WORK REQUIRED ->
In the passage about the Hubble Space Telescope, reproduce word for word the stretch from "Those celebrations are, of" through "restore that mission.".

SOURCE DOCUMENT ->
= Beginning of Section =
While Hubble dominated the last 25 years of space astronomy, no single observatory is likely to have the same dominance in the next 25.

Those celebrations are, of course, well deserved. Hubble was not the first, or the only, space telescope, but it has become far and away the most famous. Launched with flawed optics that made it the butt of jokes a quarter century ago, a 1993 servicing mission restored its vision and turned it into an engine of astronomical discovery from our own solar system to the distant universe, including work that helped win a Nobel Prize in Physics. It became so popular that there was a public outcry when NASA announced in 2004 it would cancel a final planned shuttle servicing mission, a backlash that played a role in NASA’s later decision to restore that mission.

Yet, Hubble’s life is finite. With the shuttles retired, there is no capability left to service the space telescope, and eventually—no sooner than 2020, astronomers hope—it will fail, either from the gradual demise of its instruments or key subsystems, or a catastrophic failure of some kind. And while Hubble dominated the last 25 years of space astronomy, no single observatory is likely to have the same dominance in the next 25.
= End of Section =
MATERIAL SUPPLIED ->
= Beginning of Section =
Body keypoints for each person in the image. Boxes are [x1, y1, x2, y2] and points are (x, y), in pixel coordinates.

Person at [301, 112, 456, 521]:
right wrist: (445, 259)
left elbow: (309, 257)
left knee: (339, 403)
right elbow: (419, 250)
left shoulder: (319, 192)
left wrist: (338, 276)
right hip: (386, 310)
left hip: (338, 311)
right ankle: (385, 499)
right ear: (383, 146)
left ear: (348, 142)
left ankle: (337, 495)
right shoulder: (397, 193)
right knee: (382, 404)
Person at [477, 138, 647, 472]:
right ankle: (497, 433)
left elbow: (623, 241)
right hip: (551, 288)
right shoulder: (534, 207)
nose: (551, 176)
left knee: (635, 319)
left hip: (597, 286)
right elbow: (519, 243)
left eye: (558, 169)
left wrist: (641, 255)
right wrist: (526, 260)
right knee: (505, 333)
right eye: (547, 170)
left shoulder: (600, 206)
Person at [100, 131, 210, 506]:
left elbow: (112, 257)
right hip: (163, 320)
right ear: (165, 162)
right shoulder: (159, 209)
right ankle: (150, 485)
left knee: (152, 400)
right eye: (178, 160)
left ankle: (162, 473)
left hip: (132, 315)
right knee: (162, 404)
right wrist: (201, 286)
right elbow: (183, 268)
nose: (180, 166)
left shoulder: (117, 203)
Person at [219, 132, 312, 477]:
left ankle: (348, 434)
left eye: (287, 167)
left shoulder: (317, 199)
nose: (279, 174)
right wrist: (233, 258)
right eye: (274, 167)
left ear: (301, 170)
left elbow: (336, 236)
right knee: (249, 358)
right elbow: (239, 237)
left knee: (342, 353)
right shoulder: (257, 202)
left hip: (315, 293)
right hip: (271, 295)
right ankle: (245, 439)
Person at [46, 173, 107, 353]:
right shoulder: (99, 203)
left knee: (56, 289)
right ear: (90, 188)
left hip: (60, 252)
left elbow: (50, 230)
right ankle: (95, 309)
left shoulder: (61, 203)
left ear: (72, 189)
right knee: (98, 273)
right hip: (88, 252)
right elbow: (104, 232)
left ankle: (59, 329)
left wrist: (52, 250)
= End of Section =
= Beginning of Section =
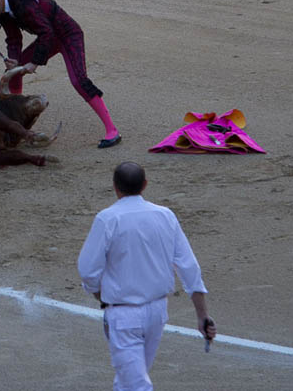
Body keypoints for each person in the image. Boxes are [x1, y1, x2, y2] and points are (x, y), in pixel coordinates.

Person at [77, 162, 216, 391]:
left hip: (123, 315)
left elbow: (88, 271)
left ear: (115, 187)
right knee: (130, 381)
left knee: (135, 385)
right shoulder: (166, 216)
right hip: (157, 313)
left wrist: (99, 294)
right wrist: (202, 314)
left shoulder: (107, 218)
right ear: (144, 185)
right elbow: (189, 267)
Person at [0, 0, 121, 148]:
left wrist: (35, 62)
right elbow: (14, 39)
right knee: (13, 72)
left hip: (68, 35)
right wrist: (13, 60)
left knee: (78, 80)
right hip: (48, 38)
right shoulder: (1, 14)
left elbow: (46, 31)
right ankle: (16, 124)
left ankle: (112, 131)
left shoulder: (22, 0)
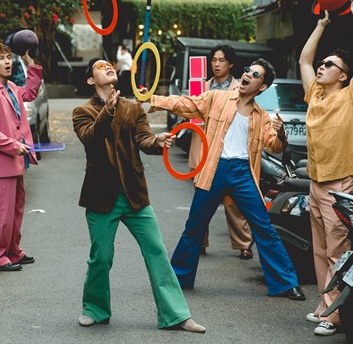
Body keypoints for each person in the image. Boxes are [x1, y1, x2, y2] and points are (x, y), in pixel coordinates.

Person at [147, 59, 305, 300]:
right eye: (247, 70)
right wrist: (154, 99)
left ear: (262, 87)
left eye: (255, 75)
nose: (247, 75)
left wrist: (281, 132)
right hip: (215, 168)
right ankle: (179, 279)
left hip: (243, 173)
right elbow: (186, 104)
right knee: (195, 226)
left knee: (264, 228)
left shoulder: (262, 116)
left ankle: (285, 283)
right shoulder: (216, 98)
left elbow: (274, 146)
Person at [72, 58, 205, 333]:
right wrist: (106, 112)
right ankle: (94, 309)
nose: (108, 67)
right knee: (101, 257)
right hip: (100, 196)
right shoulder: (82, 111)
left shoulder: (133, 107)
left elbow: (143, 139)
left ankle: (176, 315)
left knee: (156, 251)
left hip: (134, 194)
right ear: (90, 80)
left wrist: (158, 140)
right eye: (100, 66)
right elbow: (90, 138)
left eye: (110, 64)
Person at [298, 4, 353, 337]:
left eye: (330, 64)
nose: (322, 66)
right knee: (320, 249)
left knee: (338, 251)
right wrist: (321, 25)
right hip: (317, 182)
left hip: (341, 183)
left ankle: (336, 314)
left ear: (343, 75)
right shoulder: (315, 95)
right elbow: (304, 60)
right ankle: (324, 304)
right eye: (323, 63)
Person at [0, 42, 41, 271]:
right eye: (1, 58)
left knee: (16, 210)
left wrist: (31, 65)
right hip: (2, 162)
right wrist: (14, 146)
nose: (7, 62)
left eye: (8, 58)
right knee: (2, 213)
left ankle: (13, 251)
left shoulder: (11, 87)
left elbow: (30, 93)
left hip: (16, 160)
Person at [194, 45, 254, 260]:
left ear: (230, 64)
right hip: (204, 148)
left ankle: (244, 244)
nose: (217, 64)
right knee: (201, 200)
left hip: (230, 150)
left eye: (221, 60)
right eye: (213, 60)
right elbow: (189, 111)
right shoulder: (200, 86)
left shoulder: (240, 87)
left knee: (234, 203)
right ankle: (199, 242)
= End of Section =
RESULT ->
Those celebrations are, of course, well deserved. Hubble was not the first, or the only, space telescope, but it has become far and away the most famous. Launched with flawed optics that made it the butt of jokes a quarter century ago, a 1993 servicing mission restored its vision and turned it into an engine of astronomical discovery from our own solar system to the distant universe, including work that helped win a Nobel Prize in Physics. It became so popular that there was a public outcry when NASA announced in 2004 it would cancel a final planned shuttle servicing mission, a backlash that played a role in NASA’s later decision to restore that mission.